Quote every line of the data below as it stands, omitting pictures.

(Data begins)

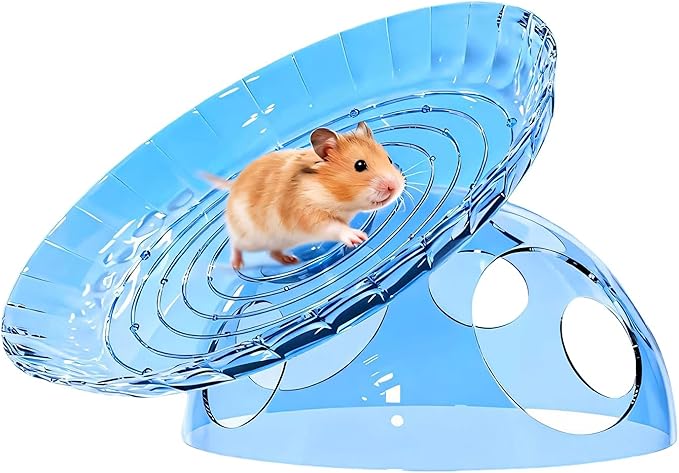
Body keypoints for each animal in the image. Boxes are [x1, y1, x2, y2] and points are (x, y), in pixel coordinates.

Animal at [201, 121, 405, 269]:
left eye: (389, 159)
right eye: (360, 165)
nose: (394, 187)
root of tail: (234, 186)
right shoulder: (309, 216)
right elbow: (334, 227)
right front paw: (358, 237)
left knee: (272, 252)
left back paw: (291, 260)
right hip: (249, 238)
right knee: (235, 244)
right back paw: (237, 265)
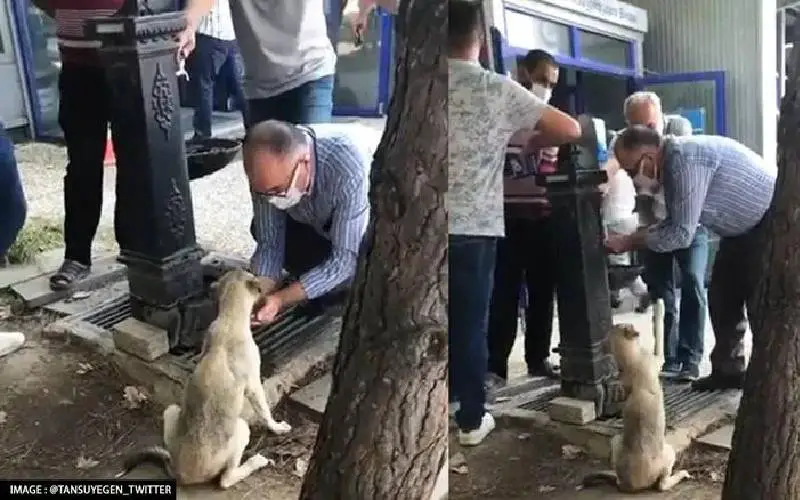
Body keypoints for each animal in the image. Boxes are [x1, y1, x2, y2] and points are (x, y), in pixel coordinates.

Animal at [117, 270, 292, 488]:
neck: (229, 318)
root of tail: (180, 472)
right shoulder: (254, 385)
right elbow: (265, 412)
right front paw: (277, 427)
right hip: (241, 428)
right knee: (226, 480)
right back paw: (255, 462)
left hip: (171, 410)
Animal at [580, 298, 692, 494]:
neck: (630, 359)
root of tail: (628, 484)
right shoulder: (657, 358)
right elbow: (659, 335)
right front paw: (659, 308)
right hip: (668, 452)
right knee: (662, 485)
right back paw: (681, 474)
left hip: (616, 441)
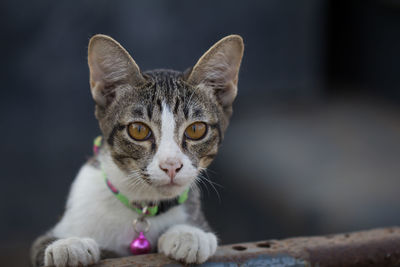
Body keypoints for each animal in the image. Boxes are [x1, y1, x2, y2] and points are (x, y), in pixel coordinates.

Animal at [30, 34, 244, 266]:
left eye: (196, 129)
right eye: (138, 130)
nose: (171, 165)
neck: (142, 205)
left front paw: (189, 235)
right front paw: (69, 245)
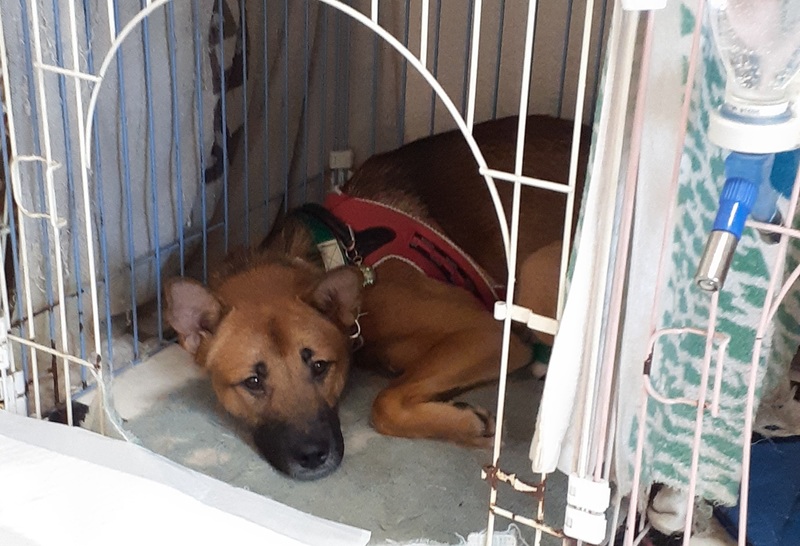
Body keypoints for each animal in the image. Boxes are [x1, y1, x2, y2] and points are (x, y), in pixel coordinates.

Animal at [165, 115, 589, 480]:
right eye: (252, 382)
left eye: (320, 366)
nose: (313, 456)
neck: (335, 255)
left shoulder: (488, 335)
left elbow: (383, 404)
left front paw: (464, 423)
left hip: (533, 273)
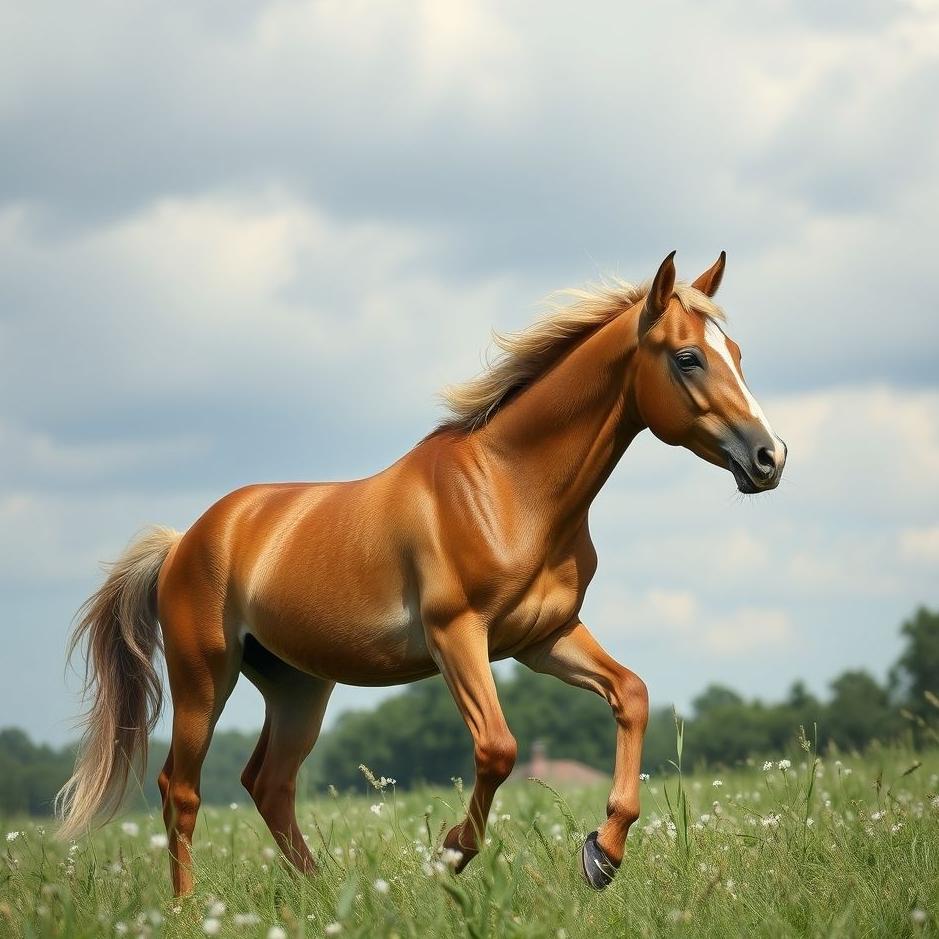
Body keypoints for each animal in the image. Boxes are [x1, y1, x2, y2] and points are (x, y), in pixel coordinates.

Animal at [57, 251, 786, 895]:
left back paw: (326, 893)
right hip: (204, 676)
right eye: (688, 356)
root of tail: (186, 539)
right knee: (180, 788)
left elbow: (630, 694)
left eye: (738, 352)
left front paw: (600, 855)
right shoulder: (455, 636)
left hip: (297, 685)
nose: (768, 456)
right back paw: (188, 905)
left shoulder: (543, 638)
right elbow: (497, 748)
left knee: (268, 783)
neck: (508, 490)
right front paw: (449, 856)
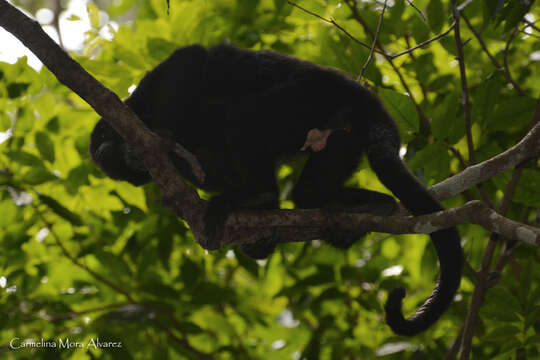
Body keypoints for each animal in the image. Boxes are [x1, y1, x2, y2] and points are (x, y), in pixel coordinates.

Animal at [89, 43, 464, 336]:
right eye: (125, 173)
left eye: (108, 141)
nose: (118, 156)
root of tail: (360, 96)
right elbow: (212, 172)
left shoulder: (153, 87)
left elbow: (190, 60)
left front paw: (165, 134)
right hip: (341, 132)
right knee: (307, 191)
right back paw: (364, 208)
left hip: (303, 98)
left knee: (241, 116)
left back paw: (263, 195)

(Data ends)

### Exercise response
Body keypoints for each animal in the image. Boxes are [x1, y1, x2, y2] and points are (x, y), in pixel coordinates.

Animal at [201, 121, 405, 269]:
left eye: (389, 159)
right eye: (360, 165)
nose: (394, 187)
root of tail: (234, 186)
right shoulder: (309, 216)
right elbow: (334, 227)
right front paw: (358, 237)
left knee: (272, 252)
left back paw: (291, 260)
right hip: (249, 238)
right knee: (235, 244)
right back paw: (237, 265)
Body keypoints for each animal in the image. Boxes are [x1, y1, x2, y2] and points are (x, y), in pixel coordinates.

Animal at [117, 270, 292, 488]:
neck: (229, 318)
root of tail: (180, 472)
right shoulder: (254, 385)
right elbow: (265, 412)
right front paw: (277, 427)
right hip: (241, 428)
right knee: (226, 480)
right back paw: (255, 462)
left hip: (171, 410)
Animal at [580, 298, 692, 494]:
neck: (630, 359)
root of tail: (628, 484)
right shoulder: (657, 358)
right elbow: (659, 335)
right front paw: (659, 308)
right hip: (668, 452)
right knee: (662, 485)
right back paw: (681, 474)
left hip: (616, 441)
Body keypoints for each animal in the image. Boxes are [x1, y1, x2, y2] and points are (x, y), in pixel coordinates.

Animal at [30, 34, 244, 266]:
left eye: (196, 129)
right eye: (138, 130)
nose: (171, 165)
neck: (142, 205)
left front paw: (189, 235)
right front paw: (69, 245)
Body keypoints for each animal in the image. Boxes are [x1, y1, x2, y2] and points are (x, y), in pixel coordinates.

Animal at [165, 115, 589, 480]:
right eye: (252, 382)
left eye: (320, 366)
nose: (313, 456)
neck: (335, 255)
left shoulder: (488, 335)
left elbow: (383, 404)
left front paw: (464, 423)
left hip: (533, 273)
Body keypoints for each animal in the image. Boxes are [x1, y1, x2, y2] and points are (x, y), in pixel coordinates.

Animal at [57, 251, 786, 895]:
left back paw: (326, 893)
right hip: (204, 676)
right eye: (688, 356)
root of tail: (186, 539)
right knee: (180, 788)
left elbow: (630, 694)
left eye: (738, 352)
left front paw: (600, 855)
right shoulder: (455, 636)
left hip: (297, 685)
nose: (768, 456)
right back paw: (188, 905)
left shoulder: (543, 638)
right elbow: (497, 748)
left knee: (268, 783)
neck: (508, 490)
right front paw: (449, 856)
Body keypoints for each animal in the image. Boxes are [x1, y1, x2, y2] and points are (x, y), in pixel coordinates.

Animal at [89, 43, 464, 336]:
right eye: (125, 173)
left eye: (108, 141)
nose: (118, 156)
root of tail: (360, 96)
right elbow: (212, 172)
left shoulder: (153, 87)
left elbow: (190, 60)
left front paw: (165, 134)
right hip: (341, 132)
right knee: (307, 191)
right back paw: (364, 208)
left hip: (303, 98)
left knee: (241, 116)
left back paw: (263, 195)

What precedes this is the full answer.